Caswell expresses the same perspective.

“I came from a company based out of Boston-Cambridge called Genzyme. Massachusetts made significant investments in the biotech field. I lived in Connecticut, they also had significant investment in the education sector, specifically around college education in those high-tech fields related to science and math and biotechnology,” said Caswell.

In Connecticut, every high school student who finishes first or second in their class is awarded a free scholarship to attend the University of Connecticut, he said.

“It absolutely blows my mind,” said Caswell. “What better way to get your key talent involved and educated in the state, which will encourage them to stay in the state by providing them a full scholarship? I truly don’t see that level of support from the Legislature. I know Massachusetts is very public about that, I know Connecticut’s public about that, but I don’t see that publicly here. And beyond that, I don’t know that it exists.” 

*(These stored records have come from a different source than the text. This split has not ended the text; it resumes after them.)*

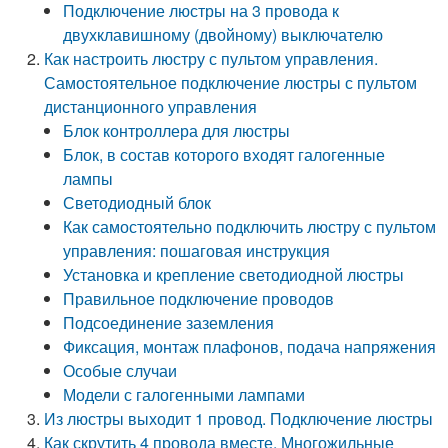
Подключение люстры на 3 провода к
двухклавишному (двойному) выключателю
Как настроить люстру с пультом управления.
Самостоятельное подключение люстры с пультом
дистанционного управления
Блок контроллера для люстры
Блок, в состав которого входят галогенные
лампы
Светодиодный блок
Как самостоятельно подключить люстру с пультом
управления: пошаговая инструкция
Установка и крепление светодиодной люстры
Правильное подключение проводов
Подсоединение заземления
Фиксация, монтаж плафонов, подача напряжения
Особые случаи
Модели с галогенными лампами
Из люстры выходит 1 провод. Подключение люстры
Как скрутить 4 провода вместе. Многожильные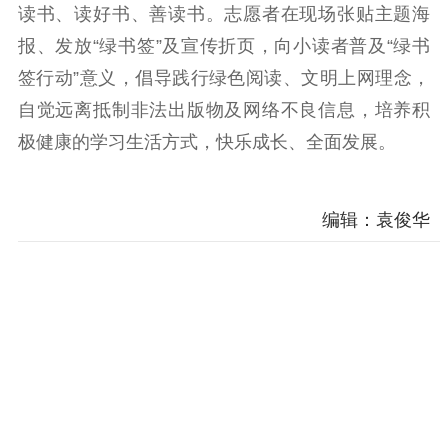
读书、读好书、善读书。志愿者在现场张贴主题海
精神文明
报、发放“绿书签”及宣传折页，向小读者普及“绿书
文明创建
文明实践
文明培育
签行动”意义，倡导践行绿色阅读、文明上网理念，
先进典型
自觉远离抵制非法出版物及网络不良信息，培养积
极健康的学习生活方式，快乐成长、全面发展。
社会宣传
思想政治教育
爱国主义教育
全民国防教育
编辑：袁俊华
红色资源保护利
用
新闻出版
精品出版
全民阅读
出版监管
扫黄打非
电影工作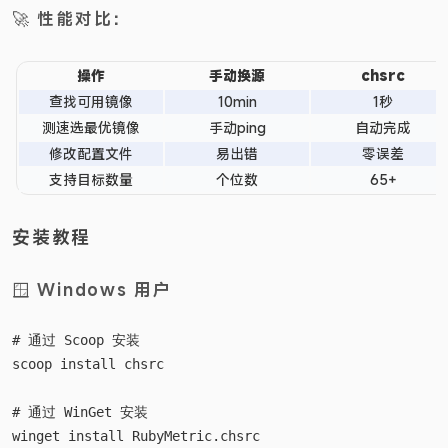
🚀 性能对比：
操作
手动换源
chsrc
查找可用镜像
10min
1秒
测速选最优镜像
手动ping
自动完成
修改配置文件
易出错
零误差
支持目标数量
个位数
65+
安装教程
🪟 Windows 用户
# 通过 Scoop 安装

scoop install chsrc

# 通过 WinGet 安装

winget install RubyMetric.chsrc
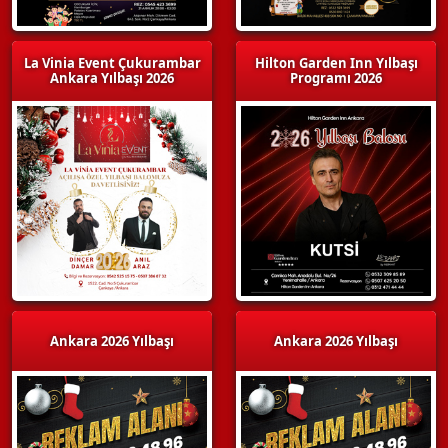
La Vinia Event Çukurambar
Hilton Garden Inn Yılbaşı
Ankara Yılbaşı 2026
Programı 2026
Ankara 2026 Yılbaşı
Ankara 2026 Yılbaşı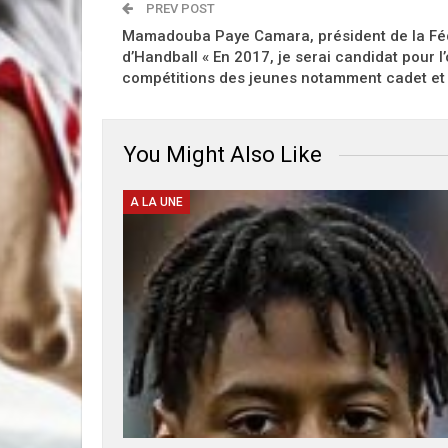
PREV POST
Mamadouba Paye Camara, président de la Fé
d’Handball « En 2017, je serai candidat pour l
compétitions des jeunes notamment cadet et 
You Might Also Like
A LA UNE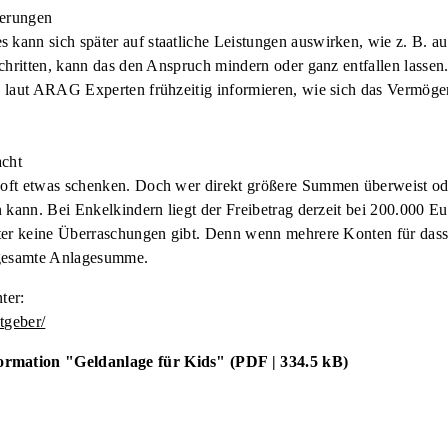
derungen
ann sich später auf staatliche Leistungen auswirken, wie z. B. 
chritten, kann das den Anspruch mindern oder ganz entfallen lassen.
 laut ARAG Experten frühzeitig informieren, wie sich das Vermöge
acht
ft etwas schenken. Doch wer direkt größere Summen überweist oder
 kann. Bei Enkelkindern liegt der Freibetrag derzeit bei 200.000 Eu
ter keine Überraschungen gibt. Denn wenn mehrere Konten für dasse
 gesamte Anlagesumme.
ter:
tgeber/
rmation "Geldanlage für Kids" (PDF | 334.5 kB)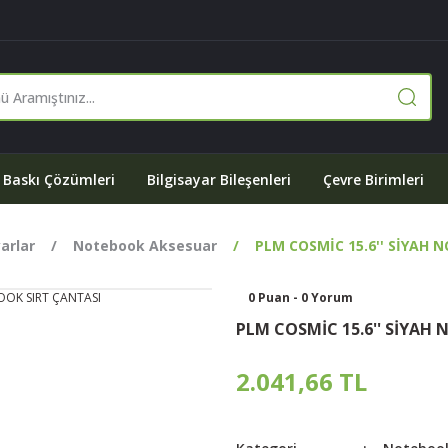
Baskı Çözümleri
Bilgisayar Bileşenleri
Çevre Birimleri
yarlar
Notebook Aksesuar
PLM COSMİC 15.6'' SİYAH 
0 Puan - 0 Yorum
PLM COSMİC 15.6'' SİYAH
2.041,66 TL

“You can have small government and make smart investments, or your government’s going to get a lot smaller, and it won’t be able to meet the needs of the people,” argued Kamen.

Texas A&M University, a cornerstone partner of ARMI, has invested billions of dollars in its biotech program. With 2,000 acres of space, the dean has already asked Kamen what it would take to move the institute there.

“Every other one of these partners would kill to host this thing,” said Kamen “I know [New Hampshire] can’t go toe-to-toe because we’re small, but we’re efficient. We have other advantages. But if this state either takes this thing for granted or says it’s too good to be true, and they don’t seize the opportunity to make New Hampshire the ultimate state for this, I am quite convinced this industry will grow, but it won’t grow here.” 

Editors note: NH Business Review made repeated attempts to contact Gov. Chris Sununus office, which provided no comment.